- _Task_:
Reproduce each word in the records below, keeping every character unchanged.

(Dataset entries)
• • •
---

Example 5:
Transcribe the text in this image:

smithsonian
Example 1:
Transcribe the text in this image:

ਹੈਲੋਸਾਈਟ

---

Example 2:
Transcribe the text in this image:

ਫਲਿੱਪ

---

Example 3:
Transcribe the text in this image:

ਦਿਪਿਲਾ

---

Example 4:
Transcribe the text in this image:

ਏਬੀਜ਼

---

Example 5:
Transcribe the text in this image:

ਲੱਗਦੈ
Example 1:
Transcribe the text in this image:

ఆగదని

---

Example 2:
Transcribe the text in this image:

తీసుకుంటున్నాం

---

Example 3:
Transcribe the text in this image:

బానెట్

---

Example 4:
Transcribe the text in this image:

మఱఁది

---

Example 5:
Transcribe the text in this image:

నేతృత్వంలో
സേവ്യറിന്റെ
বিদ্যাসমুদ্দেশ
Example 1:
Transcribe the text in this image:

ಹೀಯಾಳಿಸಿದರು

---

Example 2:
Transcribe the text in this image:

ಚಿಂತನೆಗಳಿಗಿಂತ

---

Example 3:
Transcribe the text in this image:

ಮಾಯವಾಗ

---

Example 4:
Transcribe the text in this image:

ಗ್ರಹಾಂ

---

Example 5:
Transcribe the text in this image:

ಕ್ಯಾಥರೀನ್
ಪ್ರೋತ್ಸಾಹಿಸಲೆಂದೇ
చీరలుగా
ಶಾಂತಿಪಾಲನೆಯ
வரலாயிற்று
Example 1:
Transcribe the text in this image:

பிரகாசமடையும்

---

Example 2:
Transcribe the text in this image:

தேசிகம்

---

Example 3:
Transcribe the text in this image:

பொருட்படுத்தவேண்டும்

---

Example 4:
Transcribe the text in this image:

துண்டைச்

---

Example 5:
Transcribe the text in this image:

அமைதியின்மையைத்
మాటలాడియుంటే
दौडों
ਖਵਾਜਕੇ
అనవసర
• • •
- _Exercise answer_:
---

Example 5:
Transcribe the text in this image:

smithsonian
Example 1:
Transcribe the text in this image:

ਹੈਲੋਸਾਈਟ

---

Example 2:
Transcribe the text in this image:

ਫਲਿੱਪ

---

Example 3:
Transcribe the text in this image:

ਦਿਪਿਲਾ

---

Example 4:
Transcribe the text in this image:

ਏਬੀਜ਼

---

Example 5:
Transcribe the text in this image:

ਲੱਗਦੈ
Example 1:
Transcribe the text in this image:

ఆగదని

---

Example 2:
Transcribe the text in this image:

తీసుకుంటున్నాం

---

Example 3:
Transcribe the text in this image:

బానెట్

---

Example 4:
Transcribe the text in this image:

మఱఁది

---

Example 5:
Transcribe the text in this image:

నేతృత్వంలో
സേവ്യറിന്റെ
বিদ্যাসমুদ্দেশ
Example 1:
Transcribe the text in this image:

ಹೀಯಾಳಿಸಿದರು

---

Example 2:
Transcribe the text in this image:

ಚಿಂತನೆಗಳಿಗಿಂತ

---

Example 3:
Transcribe the text in this image:

ಮಾಯವಾಗ

---

Example 4:
Transcribe the text in this image:

ಗ್ರಹಾಂ

---

Example 5:
Transcribe the text in this image:

ಕ್ಯಾಥರೀನ್
ಪ್ರೋತ್ಸಾಹಿಸಲೆಂದೇ
చీరలుగా
ಶಾಂತಿಪಾಲನೆಯ
வரலாயிற்று
Example 1:
Transcribe the text in this image:

பிரகாசமடையும்

---

Example 2:
Transcribe the text in this image:

தேசிகம்

---

Example 3:
Transcribe the text in this image:

பொருட்படுத்தவேண்டும்

---

Example 4:
Transcribe the text in this image:

துண்டைச்

---

Example 5:
Transcribe the text in this image:

அமைதியின்மையைத்
మాటలాడియుంటే
दौडों
ਖਵਾਜਕੇ
అనవసర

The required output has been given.